* [WHAT IS NEEDED]: Please output, without any change, the lines of the material below from the very first through the one with "tissue box [472,358,553,396]".

* [SOURCE INFORMATION]:
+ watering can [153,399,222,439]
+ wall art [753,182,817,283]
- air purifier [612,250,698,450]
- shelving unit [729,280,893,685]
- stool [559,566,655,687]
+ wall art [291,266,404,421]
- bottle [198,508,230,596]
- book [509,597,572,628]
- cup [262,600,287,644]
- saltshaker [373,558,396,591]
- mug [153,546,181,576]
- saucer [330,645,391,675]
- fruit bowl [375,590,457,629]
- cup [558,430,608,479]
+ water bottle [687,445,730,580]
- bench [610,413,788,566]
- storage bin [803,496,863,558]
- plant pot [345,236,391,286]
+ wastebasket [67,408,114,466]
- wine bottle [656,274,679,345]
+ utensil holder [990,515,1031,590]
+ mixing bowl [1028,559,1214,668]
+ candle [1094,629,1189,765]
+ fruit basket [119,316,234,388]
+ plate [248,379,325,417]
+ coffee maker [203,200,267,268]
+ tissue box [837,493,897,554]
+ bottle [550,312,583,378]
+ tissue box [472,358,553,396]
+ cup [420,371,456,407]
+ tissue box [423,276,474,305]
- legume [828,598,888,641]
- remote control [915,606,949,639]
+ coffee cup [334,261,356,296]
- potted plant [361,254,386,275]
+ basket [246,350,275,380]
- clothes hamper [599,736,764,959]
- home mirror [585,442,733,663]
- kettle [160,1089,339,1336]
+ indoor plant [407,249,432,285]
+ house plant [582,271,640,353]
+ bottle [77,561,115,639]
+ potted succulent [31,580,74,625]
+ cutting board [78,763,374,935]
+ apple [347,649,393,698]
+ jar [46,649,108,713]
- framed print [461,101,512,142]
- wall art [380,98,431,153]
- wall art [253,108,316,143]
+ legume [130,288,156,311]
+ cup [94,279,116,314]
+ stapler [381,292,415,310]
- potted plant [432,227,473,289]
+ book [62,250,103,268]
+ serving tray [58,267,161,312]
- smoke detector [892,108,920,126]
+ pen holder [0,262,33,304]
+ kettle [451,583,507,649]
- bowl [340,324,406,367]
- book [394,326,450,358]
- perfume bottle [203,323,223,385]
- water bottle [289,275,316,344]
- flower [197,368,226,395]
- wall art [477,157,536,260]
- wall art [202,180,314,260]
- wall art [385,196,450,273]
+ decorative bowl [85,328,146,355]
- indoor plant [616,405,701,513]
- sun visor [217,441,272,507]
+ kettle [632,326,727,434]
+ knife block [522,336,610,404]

* [EXPECTED ANSWER]:
+ watering can [153,399,222,439]
+ wall art [753,182,817,283]
- air purifier [612,250,698,450]
- shelving unit [729,280,893,685]
- stool [559,566,655,687]
+ wall art [291,266,404,421]
- bottle [198,508,230,596]
- book [509,597,572,628]
- cup [262,600,287,644]
- saltshaker [373,558,396,591]
- mug [153,546,181,576]
- saucer [330,645,391,675]
- fruit bowl [375,590,457,629]
- cup [558,430,608,479]
+ water bottle [687,445,730,580]
- bench [610,413,788,566]
- storage bin [803,496,863,558]
- plant pot [345,236,391,286]
+ wastebasket [67,408,114,466]
- wine bottle [656,274,679,345]
+ utensil holder [990,515,1031,590]
+ mixing bowl [1028,559,1214,668]
+ candle [1094,629,1189,765]
+ fruit basket [119,316,234,388]
+ plate [248,379,325,417]
+ coffee maker [203,200,267,268]
+ tissue box [837,493,897,554]
+ bottle [550,312,583,378]
+ tissue box [472,358,553,396]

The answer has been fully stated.